WORK TO COMPLETE:
Every entry that follows should be output exactly, and every image in it left out.

Dataset items:
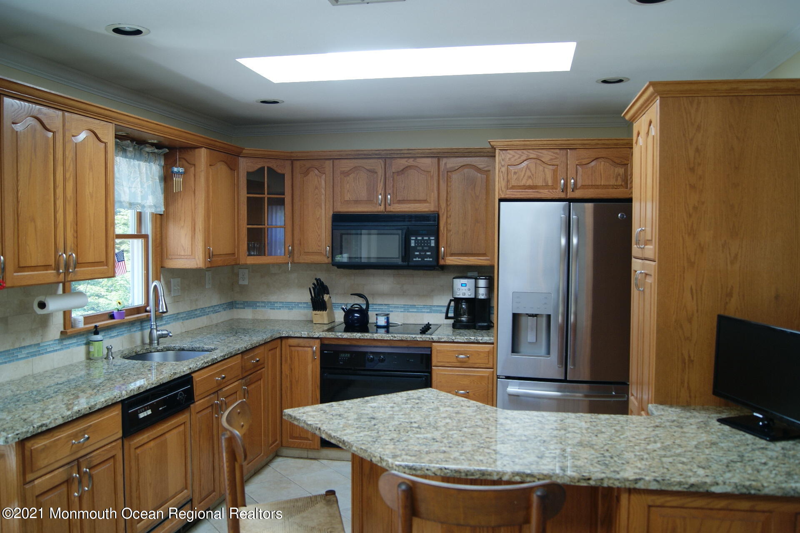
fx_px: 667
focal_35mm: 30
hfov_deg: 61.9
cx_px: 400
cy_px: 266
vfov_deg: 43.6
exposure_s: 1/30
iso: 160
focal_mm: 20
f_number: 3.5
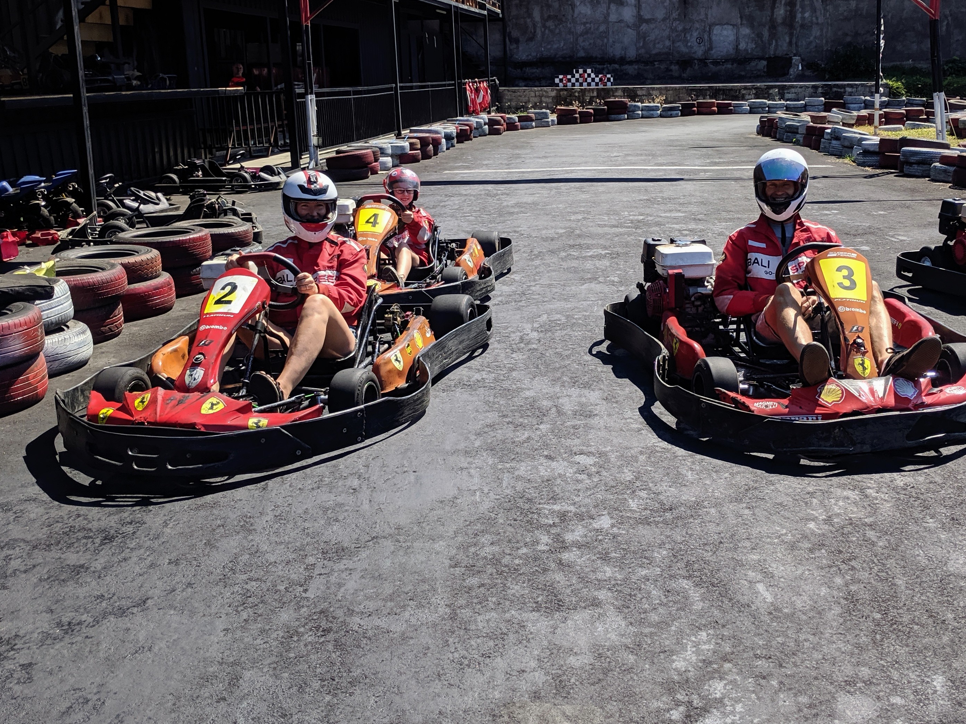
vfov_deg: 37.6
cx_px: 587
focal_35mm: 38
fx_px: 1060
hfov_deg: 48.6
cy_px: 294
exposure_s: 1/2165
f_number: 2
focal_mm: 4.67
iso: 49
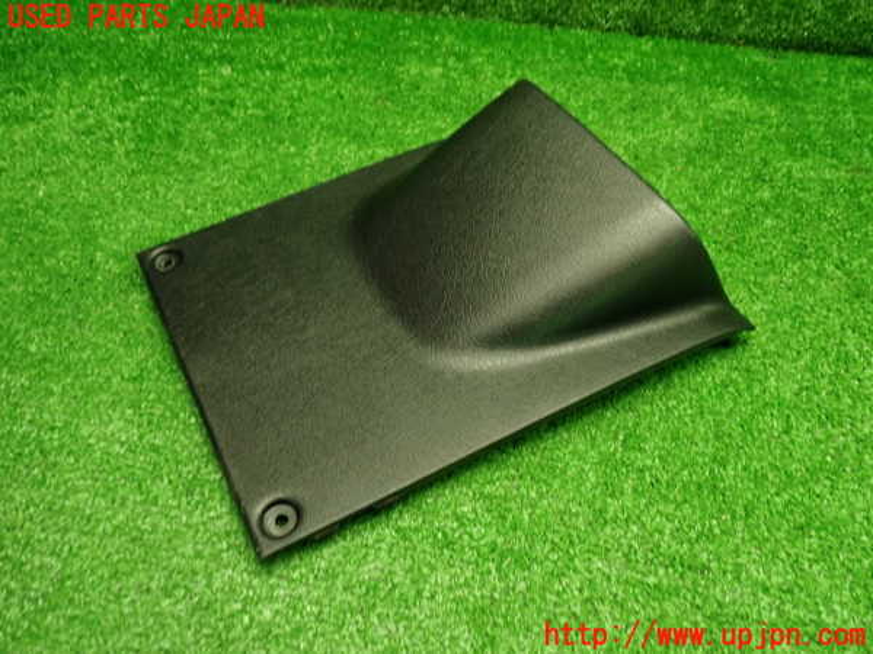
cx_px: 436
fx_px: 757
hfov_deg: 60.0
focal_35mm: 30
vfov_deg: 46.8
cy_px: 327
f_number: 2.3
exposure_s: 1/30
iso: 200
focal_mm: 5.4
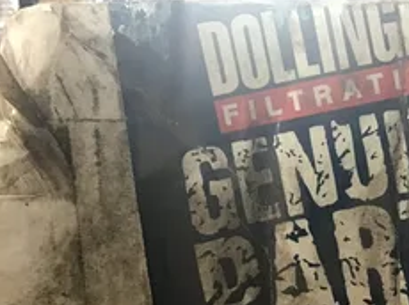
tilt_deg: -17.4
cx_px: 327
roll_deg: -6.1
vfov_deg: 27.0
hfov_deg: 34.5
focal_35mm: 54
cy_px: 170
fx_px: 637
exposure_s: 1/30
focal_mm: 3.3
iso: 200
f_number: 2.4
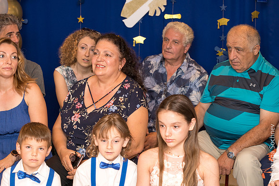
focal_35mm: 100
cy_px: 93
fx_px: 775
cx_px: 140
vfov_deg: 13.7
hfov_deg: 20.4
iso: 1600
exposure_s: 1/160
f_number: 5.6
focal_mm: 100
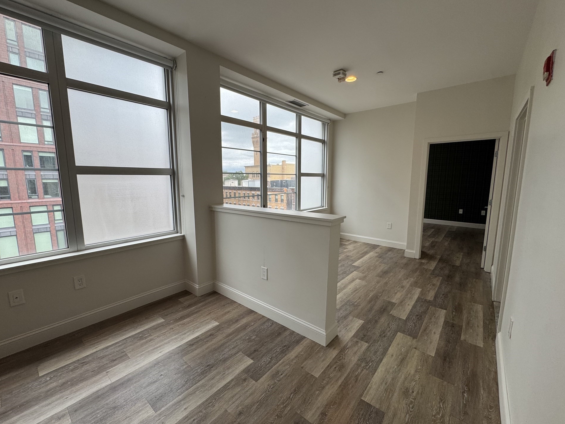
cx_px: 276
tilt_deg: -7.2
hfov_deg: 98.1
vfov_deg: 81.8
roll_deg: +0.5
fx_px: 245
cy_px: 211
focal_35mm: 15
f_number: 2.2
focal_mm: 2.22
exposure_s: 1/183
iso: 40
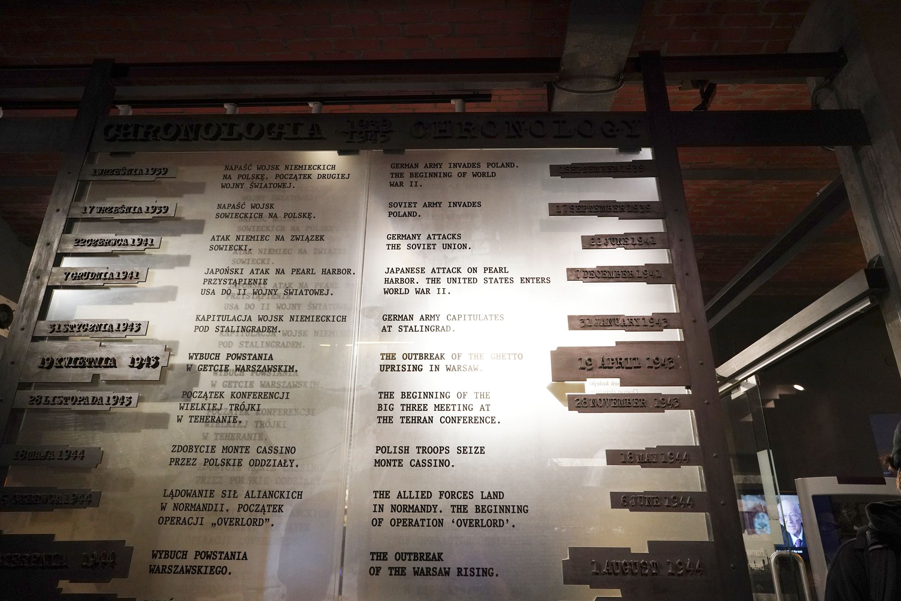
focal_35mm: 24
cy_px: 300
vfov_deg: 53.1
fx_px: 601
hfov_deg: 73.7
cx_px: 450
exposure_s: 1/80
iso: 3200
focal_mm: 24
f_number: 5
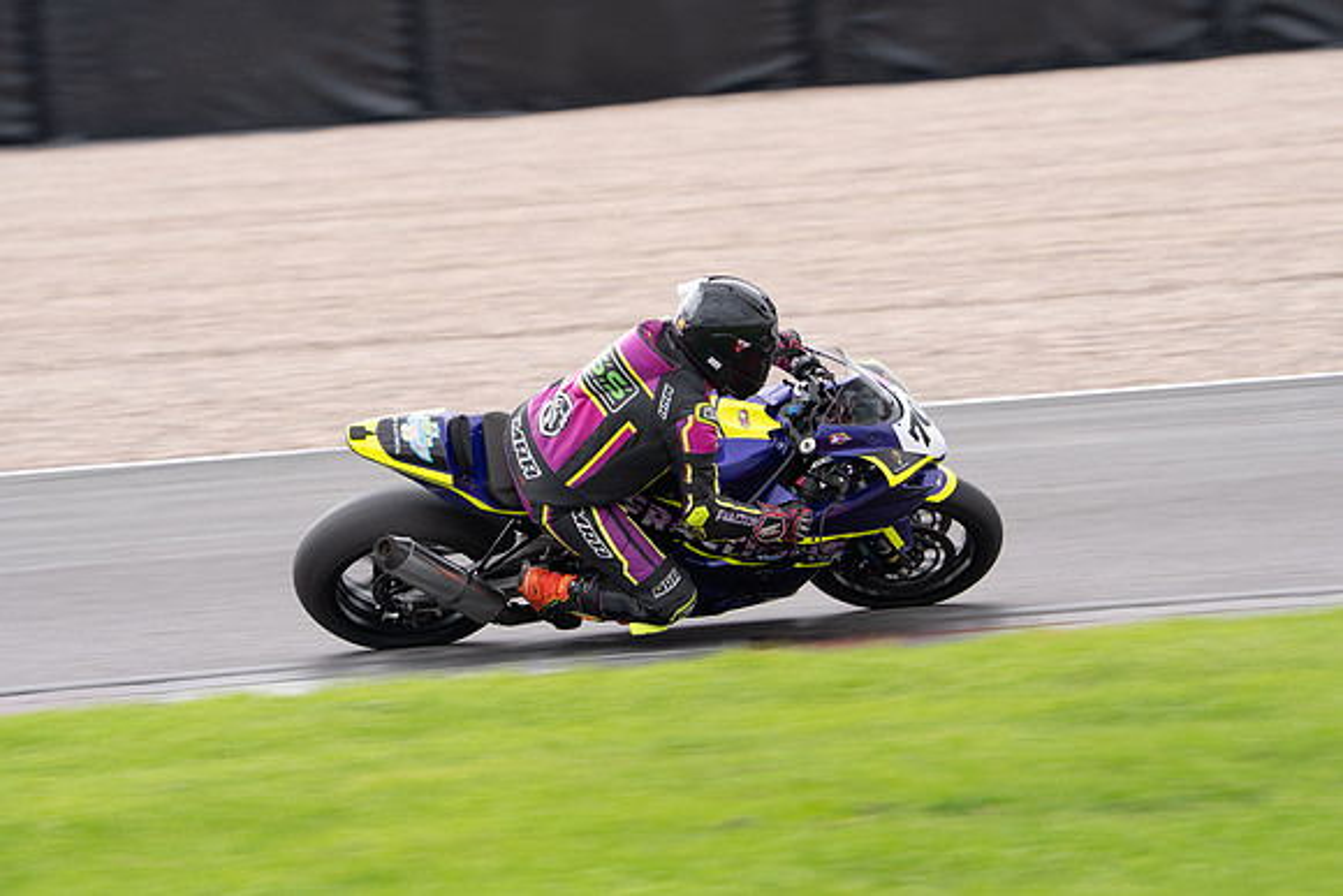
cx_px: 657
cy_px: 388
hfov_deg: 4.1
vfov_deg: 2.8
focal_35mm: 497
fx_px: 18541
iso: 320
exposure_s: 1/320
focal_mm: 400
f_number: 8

SOLUTION TO THE PROBLEM:
fx_px: 667
focal_35mm: 30
hfov_deg: 61.9
cx_px: 400
cy_px: 266
vfov_deg: 43.6
exposure_s: 1/30
iso: 160
focal_mm: 20
f_number: 3.5
vfov_deg: 37.6
cx_px: 587
focal_35mm: 38
fx_px: 1060
hfov_deg: 48.6
cy_px: 294
exposure_s: 1/2165
f_number: 2
focal_mm: 4.67
iso: 49
cx_px: 436
fx_px: 757
hfov_deg: 60.0
focal_35mm: 30
vfov_deg: 46.8
cy_px: 327
f_number: 2.3
exposure_s: 1/30
iso: 200
focal_mm: 5.4
tilt_deg: -17.4
cx_px: 327
roll_deg: -6.1
vfov_deg: 27.0
hfov_deg: 34.5
focal_35mm: 54
cy_px: 170
fx_px: 637
exposure_s: 1/30
focal_mm: 3.3
iso: 200
f_number: 2.4
focal_35mm: 100
cy_px: 93
fx_px: 775
cx_px: 140
vfov_deg: 13.7
hfov_deg: 20.4
iso: 1600
exposure_s: 1/160
f_number: 5.6
focal_mm: 100
cx_px: 276
tilt_deg: -7.2
hfov_deg: 98.1
vfov_deg: 81.8
roll_deg: +0.5
fx_px: 245
cy_px: 211
focal_35mm: 15
f_number: 2.2
focal_mm: 2.22
exposure_s: 1/183
iso: 40
focal_35mm: 24
cy_px: 300
vfov_deg: 53.1
fx_px: 601
hfov_deg: 73.7
cx_px: 450
exposure_s: 1/80
iso: 3200
focal_mm: 24
f_number: 5
cx_px: 657
cy_px: 388
hfov_deg: 4.1
vfov_deg: 2.8
focal_35mm: 497
fx_px: 18541
iso: 320
exposure_s: 1/320
focal_mm: 400
f_number: 8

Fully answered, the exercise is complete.